Collected data
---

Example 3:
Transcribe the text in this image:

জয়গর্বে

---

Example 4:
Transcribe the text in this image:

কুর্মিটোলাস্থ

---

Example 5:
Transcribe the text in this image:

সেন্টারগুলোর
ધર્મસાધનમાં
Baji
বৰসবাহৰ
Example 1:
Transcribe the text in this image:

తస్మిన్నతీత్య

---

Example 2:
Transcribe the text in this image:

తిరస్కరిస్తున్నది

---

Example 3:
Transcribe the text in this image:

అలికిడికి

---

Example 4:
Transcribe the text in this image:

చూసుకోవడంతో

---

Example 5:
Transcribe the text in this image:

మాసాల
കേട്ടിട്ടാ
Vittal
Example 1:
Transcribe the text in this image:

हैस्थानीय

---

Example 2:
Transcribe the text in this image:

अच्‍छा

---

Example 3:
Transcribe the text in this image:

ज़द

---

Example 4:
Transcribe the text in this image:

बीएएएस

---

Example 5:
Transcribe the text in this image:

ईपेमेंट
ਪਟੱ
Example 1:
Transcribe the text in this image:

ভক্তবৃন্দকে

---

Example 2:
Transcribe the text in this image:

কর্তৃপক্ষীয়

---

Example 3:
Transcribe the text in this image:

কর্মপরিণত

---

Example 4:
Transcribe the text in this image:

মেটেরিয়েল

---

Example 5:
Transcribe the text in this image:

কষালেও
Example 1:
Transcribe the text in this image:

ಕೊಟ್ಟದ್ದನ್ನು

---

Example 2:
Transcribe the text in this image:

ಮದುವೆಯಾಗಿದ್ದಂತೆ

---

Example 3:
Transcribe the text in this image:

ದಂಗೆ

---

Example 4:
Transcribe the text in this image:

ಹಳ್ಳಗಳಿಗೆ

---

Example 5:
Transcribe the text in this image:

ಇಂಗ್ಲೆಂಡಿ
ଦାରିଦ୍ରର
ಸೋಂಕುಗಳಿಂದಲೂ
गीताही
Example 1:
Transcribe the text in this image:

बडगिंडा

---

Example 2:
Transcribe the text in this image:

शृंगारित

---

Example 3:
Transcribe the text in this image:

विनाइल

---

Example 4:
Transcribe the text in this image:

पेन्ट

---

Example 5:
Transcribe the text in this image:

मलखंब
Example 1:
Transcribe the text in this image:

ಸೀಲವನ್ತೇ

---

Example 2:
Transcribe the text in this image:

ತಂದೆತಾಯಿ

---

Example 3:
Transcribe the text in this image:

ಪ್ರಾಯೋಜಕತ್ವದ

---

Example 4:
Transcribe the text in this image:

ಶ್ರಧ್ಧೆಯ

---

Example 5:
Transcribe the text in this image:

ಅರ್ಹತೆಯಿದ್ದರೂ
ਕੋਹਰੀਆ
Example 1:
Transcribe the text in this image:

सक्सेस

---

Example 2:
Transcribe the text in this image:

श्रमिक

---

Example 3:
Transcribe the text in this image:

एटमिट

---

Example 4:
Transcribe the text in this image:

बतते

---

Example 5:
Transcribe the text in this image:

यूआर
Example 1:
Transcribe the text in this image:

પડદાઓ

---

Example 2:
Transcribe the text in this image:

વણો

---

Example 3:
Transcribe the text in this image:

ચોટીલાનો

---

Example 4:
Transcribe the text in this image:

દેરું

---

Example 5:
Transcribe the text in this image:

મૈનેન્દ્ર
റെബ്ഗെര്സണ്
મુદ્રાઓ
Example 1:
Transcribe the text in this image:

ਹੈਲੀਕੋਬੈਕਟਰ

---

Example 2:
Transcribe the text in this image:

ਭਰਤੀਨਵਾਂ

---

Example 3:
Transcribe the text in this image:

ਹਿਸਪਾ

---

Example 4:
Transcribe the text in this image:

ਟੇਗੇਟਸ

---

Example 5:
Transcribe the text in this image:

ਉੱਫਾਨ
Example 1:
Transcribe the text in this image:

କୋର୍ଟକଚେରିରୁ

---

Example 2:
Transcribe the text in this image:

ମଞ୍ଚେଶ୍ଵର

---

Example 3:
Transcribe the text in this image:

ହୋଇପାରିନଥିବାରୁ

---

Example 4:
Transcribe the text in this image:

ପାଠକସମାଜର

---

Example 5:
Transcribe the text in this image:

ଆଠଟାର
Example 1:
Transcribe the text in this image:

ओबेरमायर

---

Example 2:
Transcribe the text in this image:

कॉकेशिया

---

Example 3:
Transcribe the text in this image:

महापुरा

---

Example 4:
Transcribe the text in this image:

= EXERCISE DETAILS =
Repeat each record verbatim.

= EXPECTED ANSWER =
---

Example 3:
Transcribe the text in this image:

জয়গর্বে

---

Example 4:
Transcribe the text in this image:

কুর্মিটোলাস্থ

---

Example 5:
Transcribe the text in this image:

সেন্টারগুলোর
ધર્મસાધનમાં
Baji
বৰসবাহৰ
Example 1:
Transcribe the text in this image:

తస్మిన్నతీత్య

---

Example 2:
Transcribe the text in this image:

తిరస్కరిస్తున్నది

---

Example 3:
Transcribe the text in this image:

అలికిడికి

---

Example 4:
Transcribe the text in this image:

చూసుకోవడంతో

---

Example 5:
Transcribe the text in this image:

మాసాల
കേട്ടിട്ടാ
Vittal
Example 1:
Transcribe the text in this image:

हैस्थानीय

---

Example 2:
Transcribe the text in this image:

अच्‍छा

---

Example 3:
Transcribe the text in this image:

ज़द

---

Example 4:
Transcribe the text in this image:

बीएएएस

---

Example 5:
Transcribe the text in this image:

ईपेमेंट
ਪਟੱ
Example 1:
Transcribe the text in this image:

ভক্তবৃন্দকে

---

Example 2:
Transcribe the text in this image:

কর্তৃপক্ষীয়

---

Example 3:
Transcribe the text in this image:

কর্মপরিণত

---

Example 4:
Transcribe the text in this image:

মেটেরিয়েল

---

Example 5:
Transcribe the text in this image:

কষালেও
Example 1:
Transcribe the text in this image:

ಕೊಟ್ಟದ್ದನ್ನು

---

Example 2:
Transcribe the text in this image:

ಮದುವೆಯಾಗಿದ್ದಂತೆ

---

Example 3:
Transcribe the text in this image:

ದಂಗೆ

---

Example 4:
Transcribe the text in this image:

ಹಳ್ಳಗಳಿಗೆ

---

Example 5:
Transcribe the text in this image:

ಇಂಗ್ಲೆಂಡಿ
ଦାରିଦ୍ରର
ಸೋಂಕುಗಳಿಂದಲೂ
गीताही
Example 1:
Transcribe the text in this image:

बडगिंडा

---

Example 2:
Transcribe the text in this image:

शृंगारित

---

Example 3:
Transcribe the text in this image:

विनाइल

---

Example 4:
Transcribe the text in this image:

पेन्ट

---

Example 5:
Transcribe the text in this image:

मलखंब
Example 1:
Transcribe the text in this image:

ಸೀಲವನ್ತೇ

---

Example 2:
Transcribe the text in this image:

ತಂದೆತಾಯಿ

---

Example 3:
Transcribe the text in this image:

ಪ್ರಾಯೋಜಕತ್ವದ

---

Example 4:
Transcribe the text in this image:

ಶ್ರಧ್ಧೆಯ

---

Example 5:
Transcribe the text in this image:

ಅರ್ಹತೆಯಿದ್ದರೂ
ਕੋਹਰੀਆ
Example 1:
Transcribe the text in this image:

सक्सेस

---

Example 2:
Transcribe the text in this image:

श्रमिक

---

Example 3:
Transcribe the text in this image:

एटमिट

---

Example 4:
Transcribe the text in this image:

बतते

---

Example 5:
Transcribe the text in this image:

यूआर
Example 1:
Transcribe the text in this image:

પડદાઓ

---

Example 2:
Transcribe the text in this image:

વણો

---

Example 3:
Transcribe the text in this image:

ચોટીલાનો

---

Example 4:
Transcribe the text in this image:

દેરું

---

Example 5:
Transcribe the text in this image:

મૈનેન્દ્ર
റെബ്ഗെര്സണ്
મુદ્રાઓ
Example 1:
Transcribe the text in this image:

ਹੈਲੀਕੋਬੈਕਟਰ

---

Example 2:
Transcribe the text in this image:

ਭਰਤੀਨਵਾਂ

---

Example 3:
Transcribe the text in this image:

ਹਿਸਪਾ

---

Example 4:
Transcribe the text in this image:

ਟੇਗੇਟਸ

---

Example 5:
Transcribe the text in this image:

ਉੱਫਾਨ
Example 1:
Transcribe the text in this image:

କୋର୍ଟକଚେରିରୁ

---

Example 2:
Transcribe the text in this image:

ମଞ୍ଚେଶ୍ଵର

---

Example 3:
Transcribe the text in this image:

ହୋଇପାରିନଥିବାରୁ

---

Example 4:
Transcribe the text in this image:

ପାଠକସମାଜର

---

Example 5:
Transcribe the text in this image:

ଆଠଟାର
Example 1:
Transcribe the text in this image:

ओबेरमायर

---

Example 2:
Transcribe the text in this image:

कॉकेशिया

---

Example 3:
Transcribe the text in this image:

महापुरा

---

Example 4:
Transcribe the text in this image:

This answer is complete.